Without ever using the 'Z' word, Autumn offers a new perspective on the traditional zombie story. There's no flesh eating, no fast-moving corpses, no gore for gore's sake. Combining the atmosphere and tone of George Romero's classic living dead films with the attitude and awareness of 28 Days (and Weeks) later, this horrifying and suspenseful novel is filled with relentless cold, dark fear.
One day 99% of the world's population drops dead. A few days later, about a 1/3 of the dead get up and start walking around. Ahhh... the zombie apocalypse, my favorite genre. And this book was awesome!

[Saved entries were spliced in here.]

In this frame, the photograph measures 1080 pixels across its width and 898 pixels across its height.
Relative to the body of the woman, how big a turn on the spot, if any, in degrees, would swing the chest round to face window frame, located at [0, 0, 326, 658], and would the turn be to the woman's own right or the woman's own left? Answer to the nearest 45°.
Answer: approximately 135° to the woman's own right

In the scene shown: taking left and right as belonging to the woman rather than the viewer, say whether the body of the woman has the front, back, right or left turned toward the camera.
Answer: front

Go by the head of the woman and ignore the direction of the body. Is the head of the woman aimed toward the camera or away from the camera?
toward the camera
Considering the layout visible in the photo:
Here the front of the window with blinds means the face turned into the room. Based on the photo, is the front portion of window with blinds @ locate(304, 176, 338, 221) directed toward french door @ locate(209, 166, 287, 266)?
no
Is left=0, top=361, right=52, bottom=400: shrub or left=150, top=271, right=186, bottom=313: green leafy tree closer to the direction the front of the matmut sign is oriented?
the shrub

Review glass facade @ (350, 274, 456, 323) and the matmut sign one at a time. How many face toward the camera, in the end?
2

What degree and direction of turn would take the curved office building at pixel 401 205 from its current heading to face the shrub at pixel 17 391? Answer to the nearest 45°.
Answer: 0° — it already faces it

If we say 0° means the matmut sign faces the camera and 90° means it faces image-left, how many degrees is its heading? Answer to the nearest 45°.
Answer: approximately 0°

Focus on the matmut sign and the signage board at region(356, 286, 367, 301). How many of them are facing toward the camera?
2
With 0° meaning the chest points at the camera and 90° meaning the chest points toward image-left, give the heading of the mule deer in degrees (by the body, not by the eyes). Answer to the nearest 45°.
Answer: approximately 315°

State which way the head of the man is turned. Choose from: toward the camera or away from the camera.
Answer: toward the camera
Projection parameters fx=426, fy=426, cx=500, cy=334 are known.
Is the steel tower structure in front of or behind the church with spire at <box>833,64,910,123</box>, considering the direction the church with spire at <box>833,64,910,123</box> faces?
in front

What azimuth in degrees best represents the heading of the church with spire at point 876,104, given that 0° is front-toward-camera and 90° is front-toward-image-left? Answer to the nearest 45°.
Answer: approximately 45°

Told from the viewpoint of a few survivors in a small English village, they struggle to understand and then make the next move. I liked that the book was told from a limited perspective. The reader and characters have no clue if this is a worldwide phenomena or just extends to the next village. Once three of the survivors leave the village, we don't know what happens to those remaining at the community center. We only find out later when Carl tries to go back. While the characters themselves are incredibly memorable, they represent more of archetypes. Examples for the reader of how people react in extreme circumstances. We don't need to remember to the specific character because we connect to their emotions, the struggle to live or not live in this new landscape.
The book is sufficiently scary. More with the constant threat of the "undead" than any immediate attacks. That would be the worst thing about the zombie apocalypse, the constant feelings of unease. You could never feel safe, even in a barricaded farmhouse.
Overall, a very good book. I guess the book was made into a movie a few years back and I saw it from Netflix. All I remember is watching about 15 minutes, getting fed up with the horrible sound and picture quality, and turning it off. Sorry to the filmmakers, but it was a dud. Thank goodness the book was awesome.